# TASK
What you return should match the entries below exactly, only without the images.

# PROVIDED ENTRIES

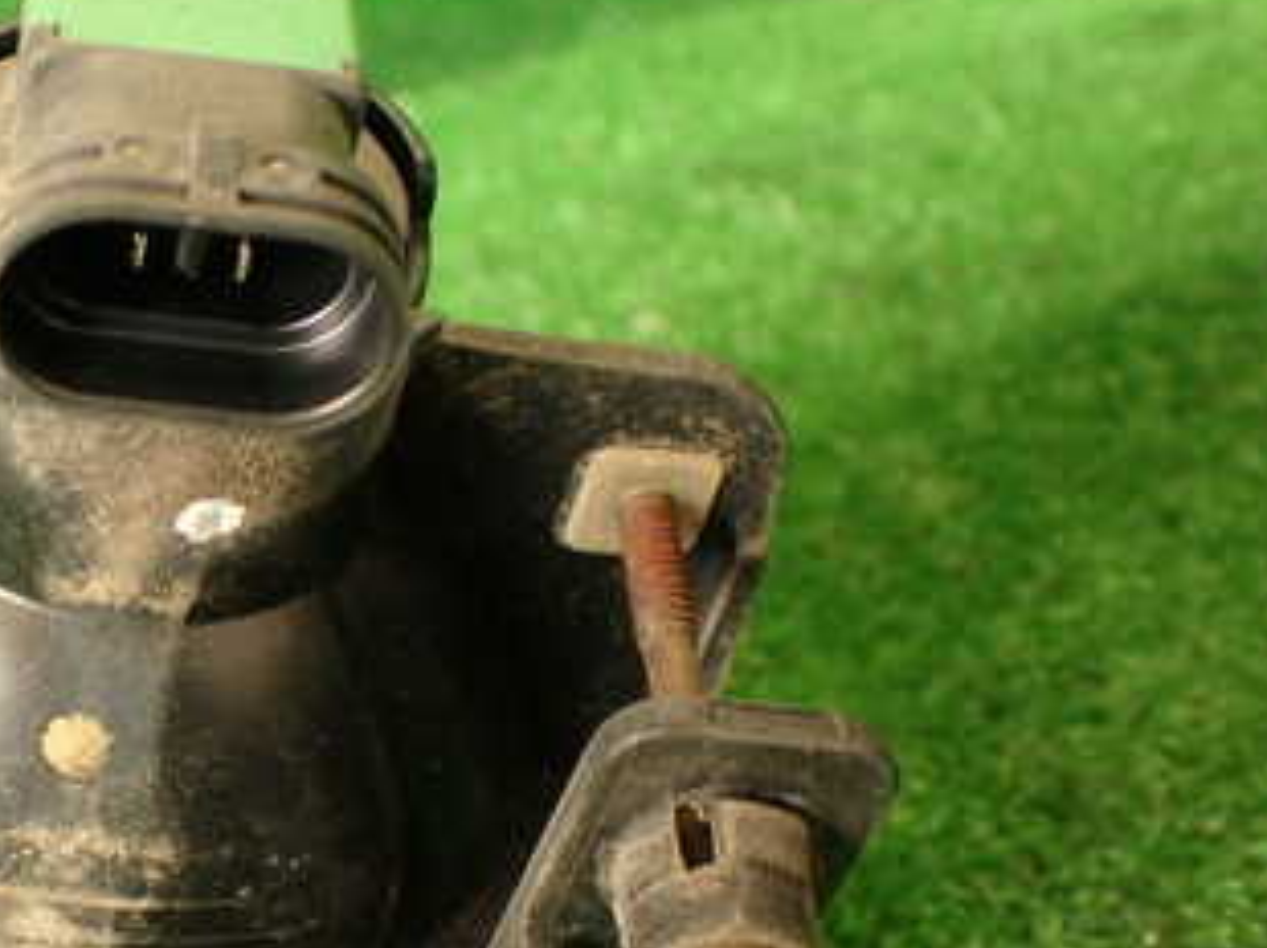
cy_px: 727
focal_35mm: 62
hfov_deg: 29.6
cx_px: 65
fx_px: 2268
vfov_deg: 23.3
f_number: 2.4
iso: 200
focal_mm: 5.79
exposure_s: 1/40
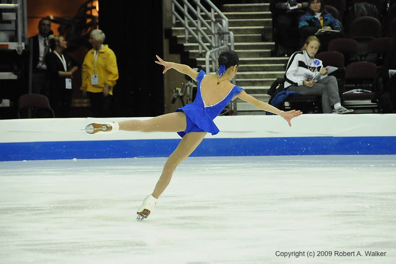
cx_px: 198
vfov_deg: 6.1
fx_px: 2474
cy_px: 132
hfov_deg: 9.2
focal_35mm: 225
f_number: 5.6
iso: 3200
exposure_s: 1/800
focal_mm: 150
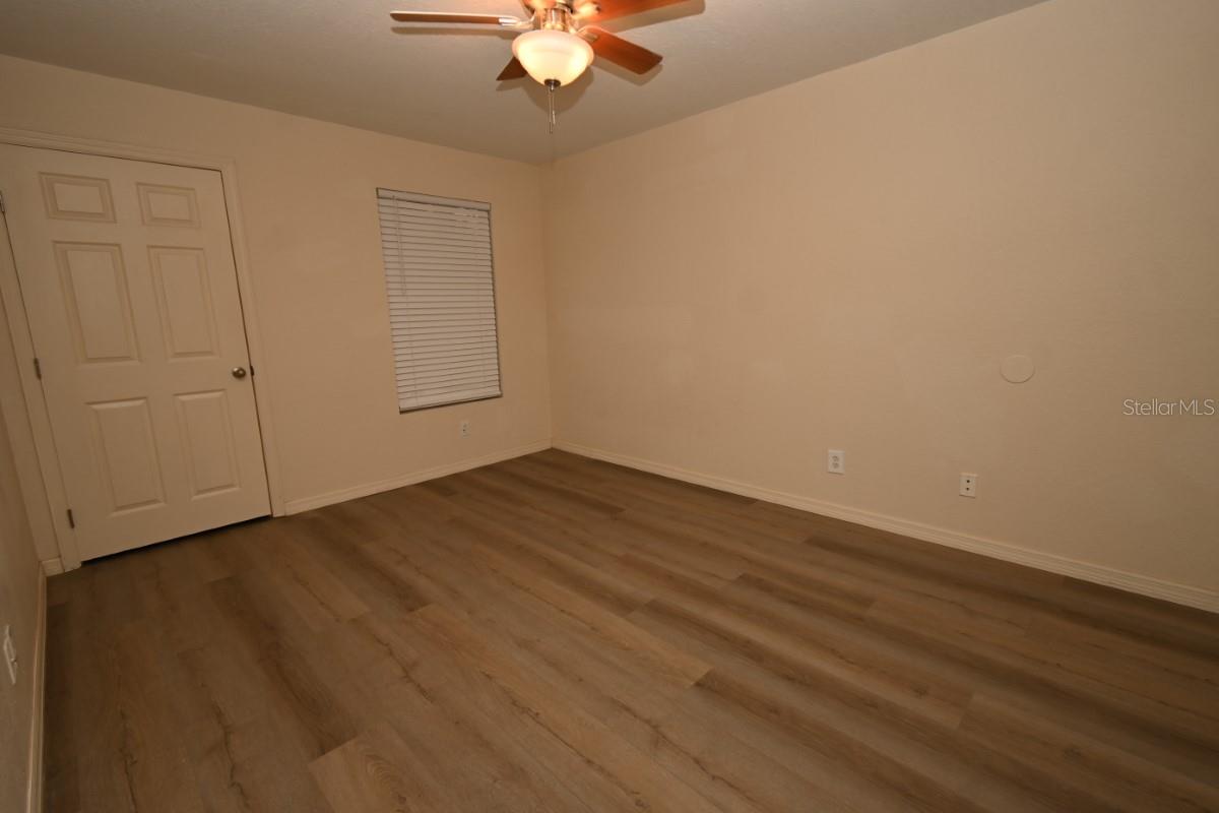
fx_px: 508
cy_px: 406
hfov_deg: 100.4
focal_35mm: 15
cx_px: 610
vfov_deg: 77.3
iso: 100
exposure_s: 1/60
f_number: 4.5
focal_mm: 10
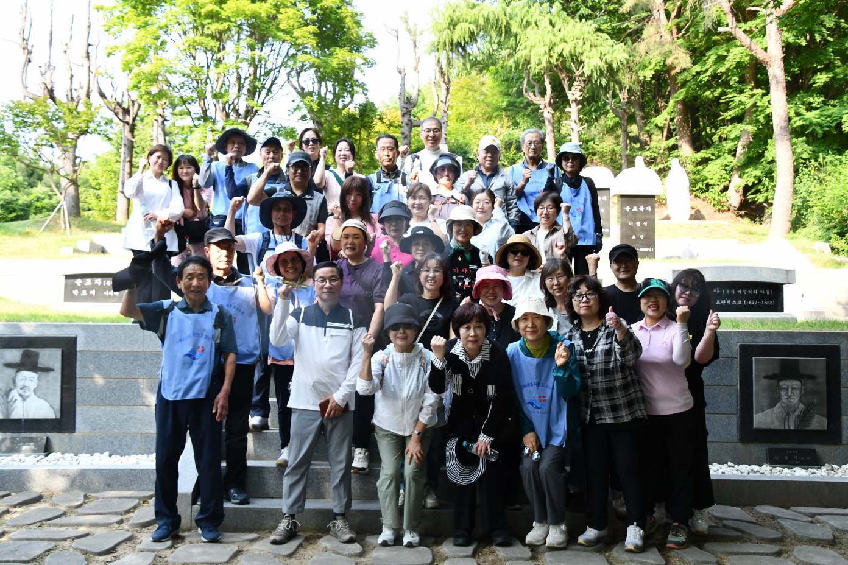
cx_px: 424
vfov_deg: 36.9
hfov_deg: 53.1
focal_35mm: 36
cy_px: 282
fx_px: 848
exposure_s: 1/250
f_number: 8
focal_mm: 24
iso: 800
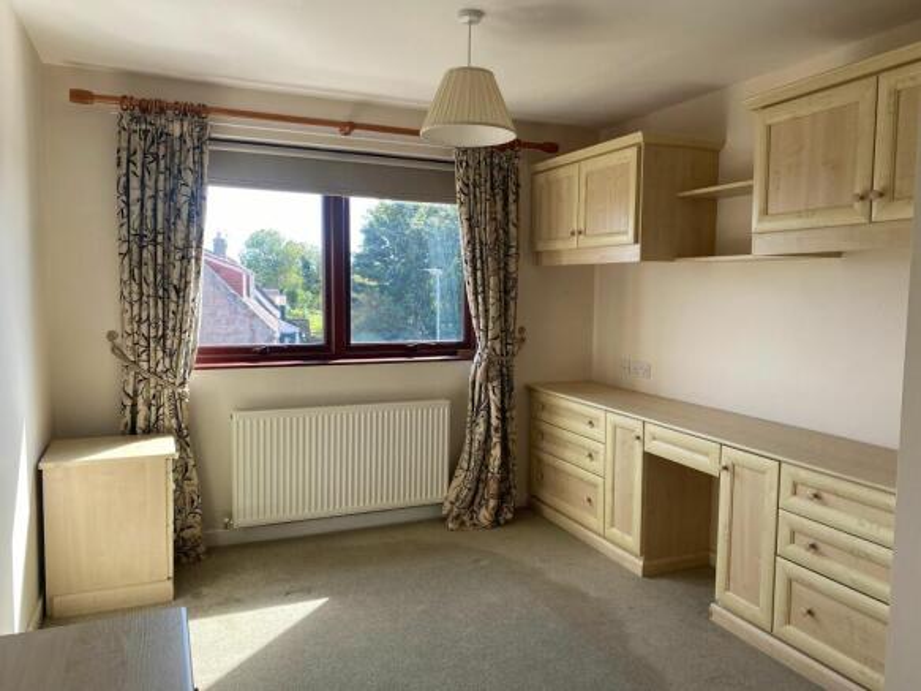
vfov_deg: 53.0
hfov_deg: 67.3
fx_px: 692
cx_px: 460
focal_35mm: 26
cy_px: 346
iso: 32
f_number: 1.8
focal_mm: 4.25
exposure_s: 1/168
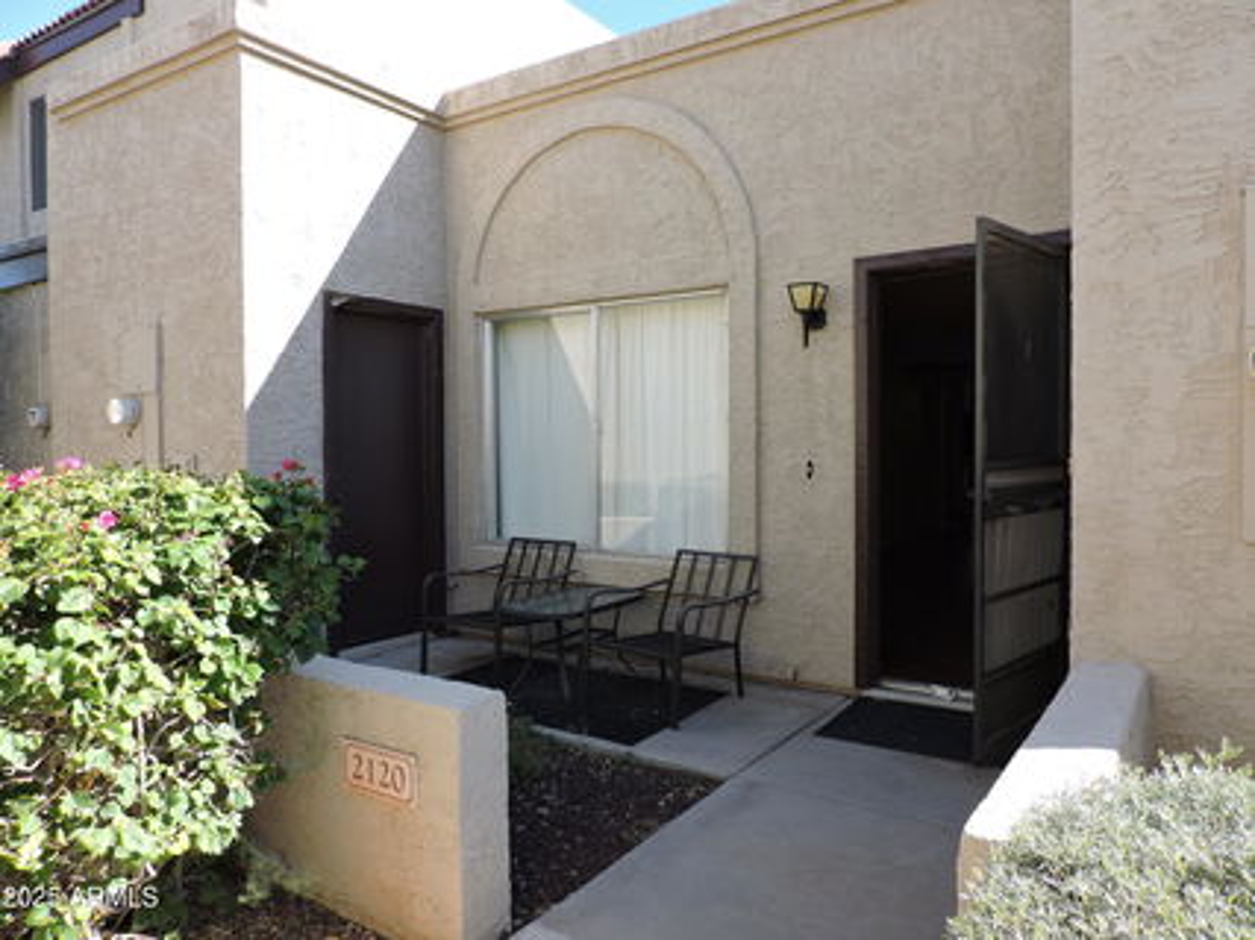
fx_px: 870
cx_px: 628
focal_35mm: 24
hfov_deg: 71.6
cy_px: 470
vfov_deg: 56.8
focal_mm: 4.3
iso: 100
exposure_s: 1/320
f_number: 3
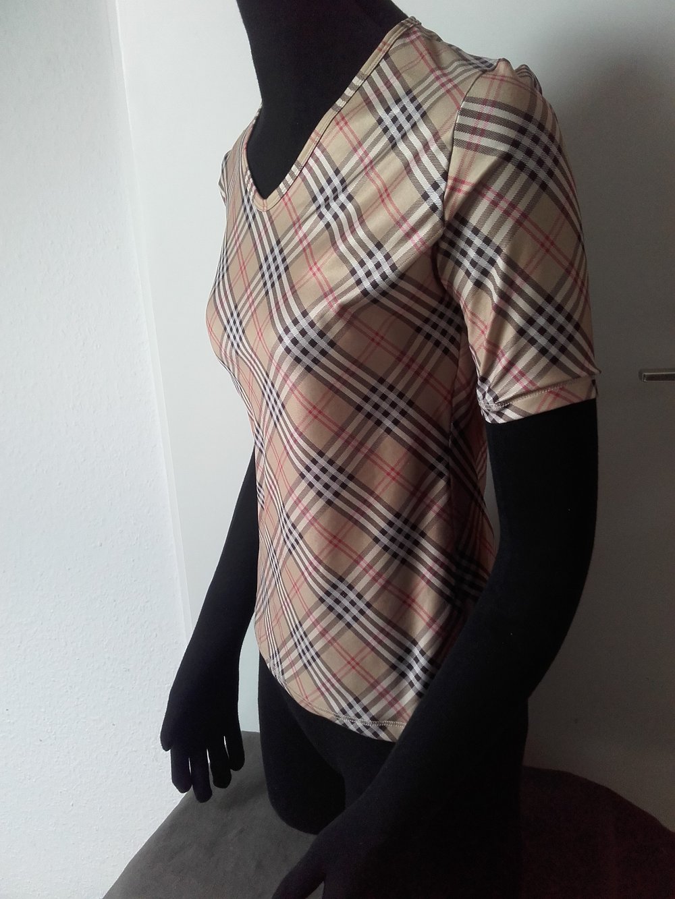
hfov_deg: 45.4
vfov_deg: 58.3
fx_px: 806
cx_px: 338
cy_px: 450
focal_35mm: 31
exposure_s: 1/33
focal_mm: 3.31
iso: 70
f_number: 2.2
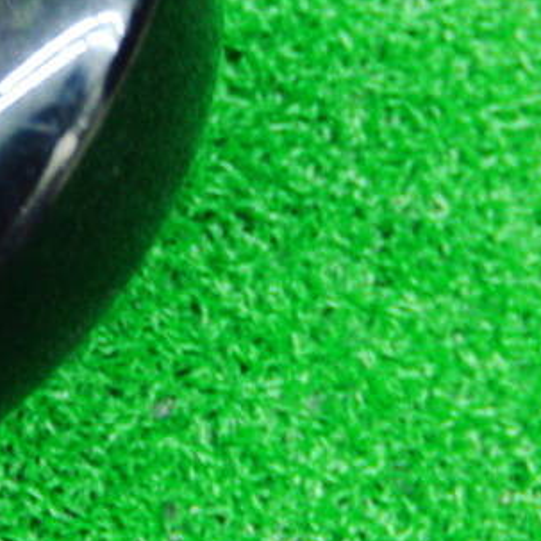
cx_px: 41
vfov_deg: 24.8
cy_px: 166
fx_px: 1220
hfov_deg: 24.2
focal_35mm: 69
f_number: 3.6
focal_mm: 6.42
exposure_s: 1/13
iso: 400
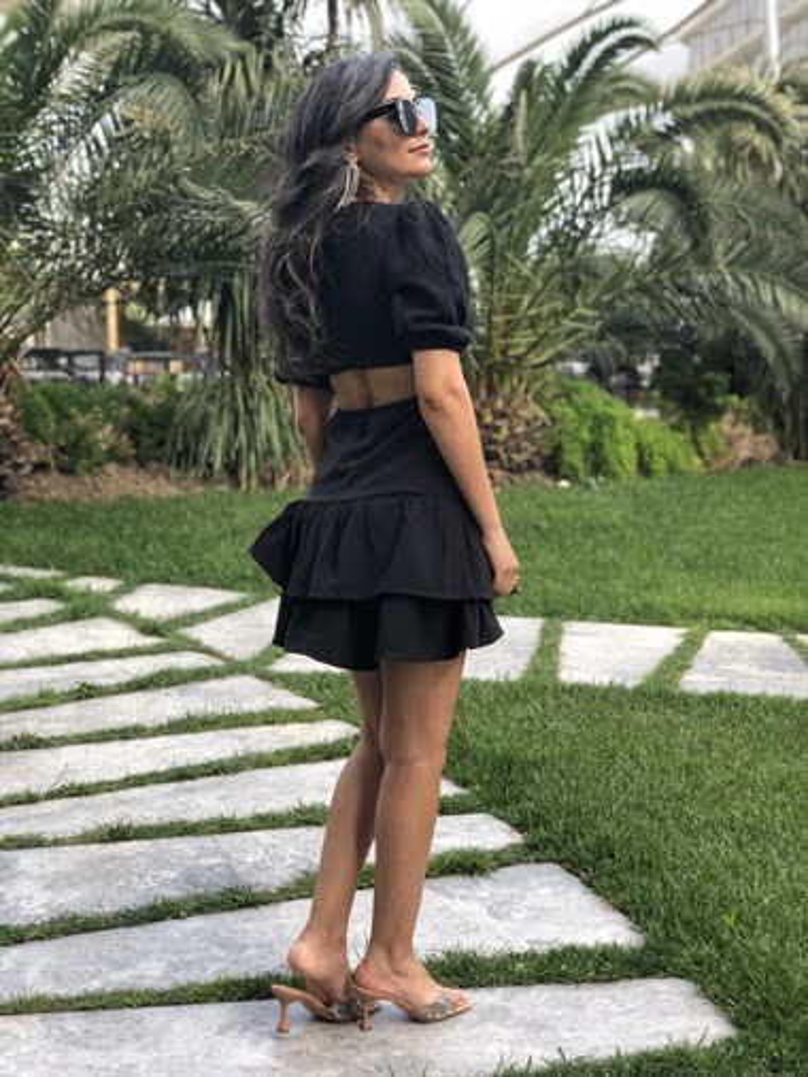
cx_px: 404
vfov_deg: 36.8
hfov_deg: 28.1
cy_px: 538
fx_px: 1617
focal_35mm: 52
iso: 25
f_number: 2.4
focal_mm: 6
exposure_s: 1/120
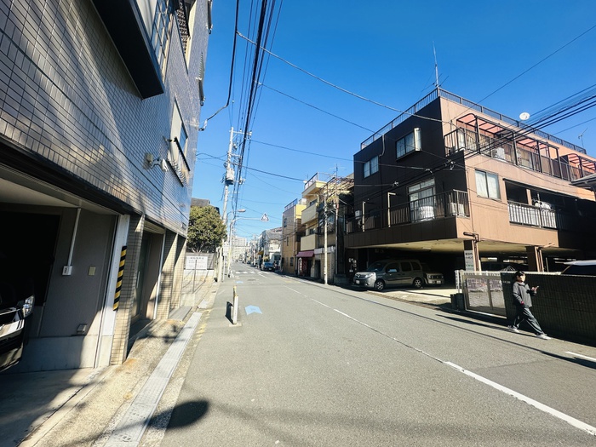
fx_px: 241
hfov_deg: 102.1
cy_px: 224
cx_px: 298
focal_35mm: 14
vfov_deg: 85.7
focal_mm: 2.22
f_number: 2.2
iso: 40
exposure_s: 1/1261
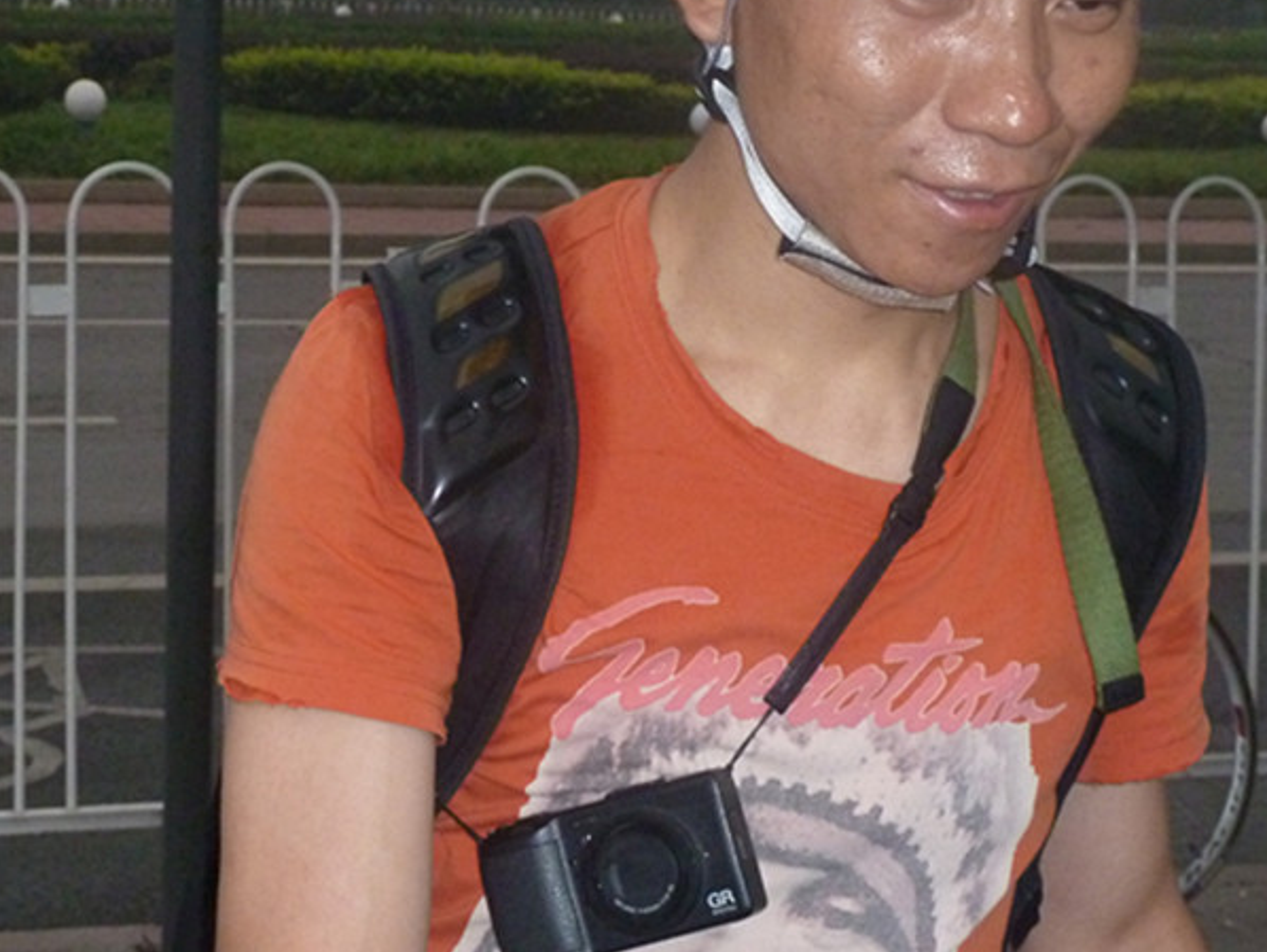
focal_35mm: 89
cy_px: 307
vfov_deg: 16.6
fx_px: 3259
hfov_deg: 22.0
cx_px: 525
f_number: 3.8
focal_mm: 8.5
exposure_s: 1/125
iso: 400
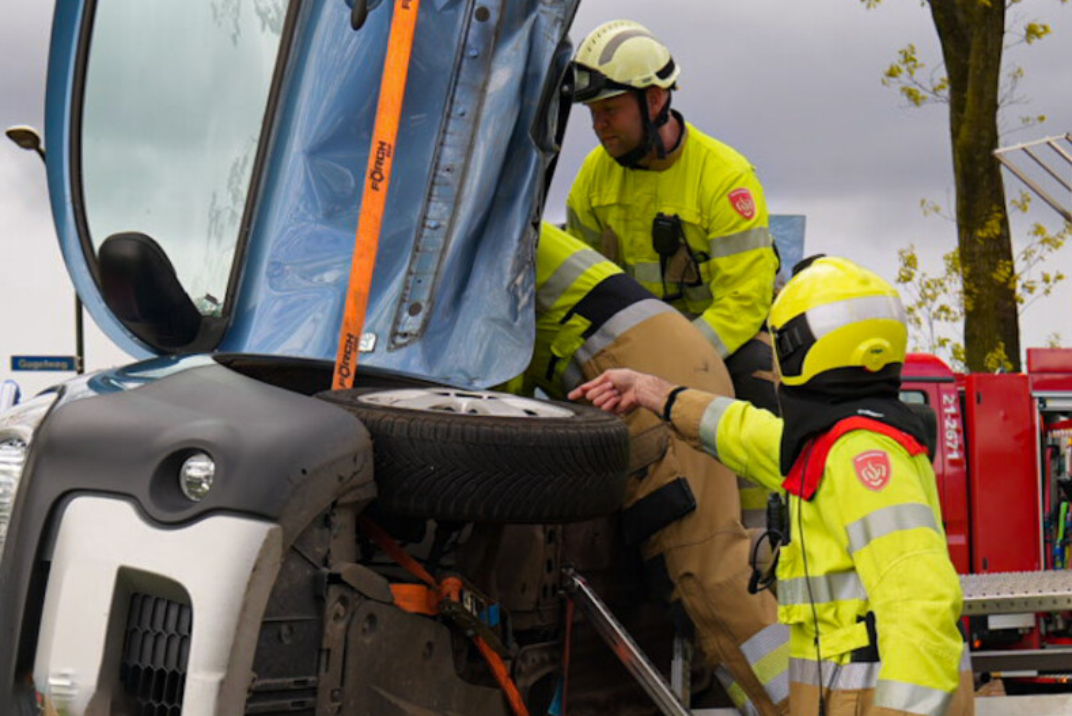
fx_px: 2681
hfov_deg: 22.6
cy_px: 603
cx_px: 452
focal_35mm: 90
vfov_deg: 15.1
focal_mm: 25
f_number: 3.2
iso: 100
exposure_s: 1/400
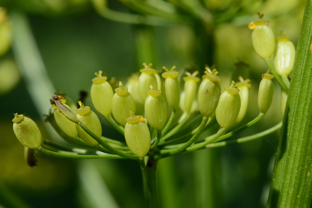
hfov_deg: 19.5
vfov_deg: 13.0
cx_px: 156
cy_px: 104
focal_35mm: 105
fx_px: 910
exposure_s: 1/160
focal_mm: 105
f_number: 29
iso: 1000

# ANSWER FOR THIS EXERCISE
cy_px: 727
focal_35mm: 62
hfov_deg: 29.6
cx_px: 65
fx_px: 2268
vfov_deg: 23.3
f_number: 2.4
iso: 200
focal_mm: 5.79
exposure_s: 1/40
cx_px: 198
vfov_deg: 6.1
fx_px: 2474
cy_px: 132
hfov_deg: 9.2
focal_35mm: 225
f_number: 5.6
iso: 3200
exposure_s: 1/800
focal_mm: 150
fx_px: 508
cy_px: 406
hfov_deg: 100.4
focal_35mm: 15
cx_px: 610
vfov_deg: 77.3
iso: 100
exposure_s: 1/60
f_number: 4.5
focal_mm: 10
cx_px: 424
vfov_deg: 36.9
hfov_deg: 53.1
focal_35mm: 36
cy_px: 282
fx_px: 848
exposure_s: 1/250
f_number: 8
focal_mm: 24
iso: 800
vfov_deg: 53.0
hfov_deg: 67.3
fx_px: 692
cx_px: 460
focal_35mm: 26
cy_px: 346
iso: 32
f_number: 1.8
focal_mm: 4.25
exposure_s: 1/168
fx_px: 870
cx_px: 628
focal_35mm: 24
hfov_deg: 71.6
cy_px: 470
vfov_deg: 56.8
focal_mm: 4.3
iso: 100
exposure_s: 1/320
f_number: 3
hfov_deg: 45.4
vfov_deg: 58.3
fx_px: 806
cx_px: 338
cy_px: 450
focal_35mm: 31
exposure_s: 1/33
focal_mm: 3.31
iso: 70
f_number: 2.2
cx_px: 41
vfov_deg: 24.8
cy_px: 166
fx_px: 1220
hfov_deg: 24.2
focal_35mm: 69
f_number: 3.6
focal_mm: 6.42
exposure_s: 1/13
iso: 400
cx_px: 404
vfov_deg: 36.8
hfov_deg: 28.1
cy_px: 538
fx_px: 1617
focal_35mm: 52
iso: 25
f_number: 2.4
focal_mm: 6
exposure_s: 1/120
fx_px: 241
hfov_deg: 102.1
cy_px: 224
cx_px: 298
focal_35mm: 14
vfov_deg: 85.7
focal_mm: 2.22
f_number: 2.2
iso: 40
exposure_s: 1/1261
focal_35mm: 89
cy_px: 307
vfov_deg: 16.6
fx_px: 3259
hfov_deg: 22.0
cx_px: 525
f_number: 3.8
focal_mm: 8.5
exposure_s: 1/125
iso: 400
fx_px: 2681
hfov_deg: 22.6
cy_px: 603
cx_px: 452
focal_35mm: 90
vfov_deg: 15.1
focal_mm: 25
f_number: 3.2
iso: 100
exposure_s: 1/400
hfov_deg: 19.5
vfov_deg: 13.0
cx_px: 156
cy_px: 104
focal_35mm: 105
fx_px: 910
exposure_s: 1/160
focal_mm: 105
f_number: 29
iso: 1000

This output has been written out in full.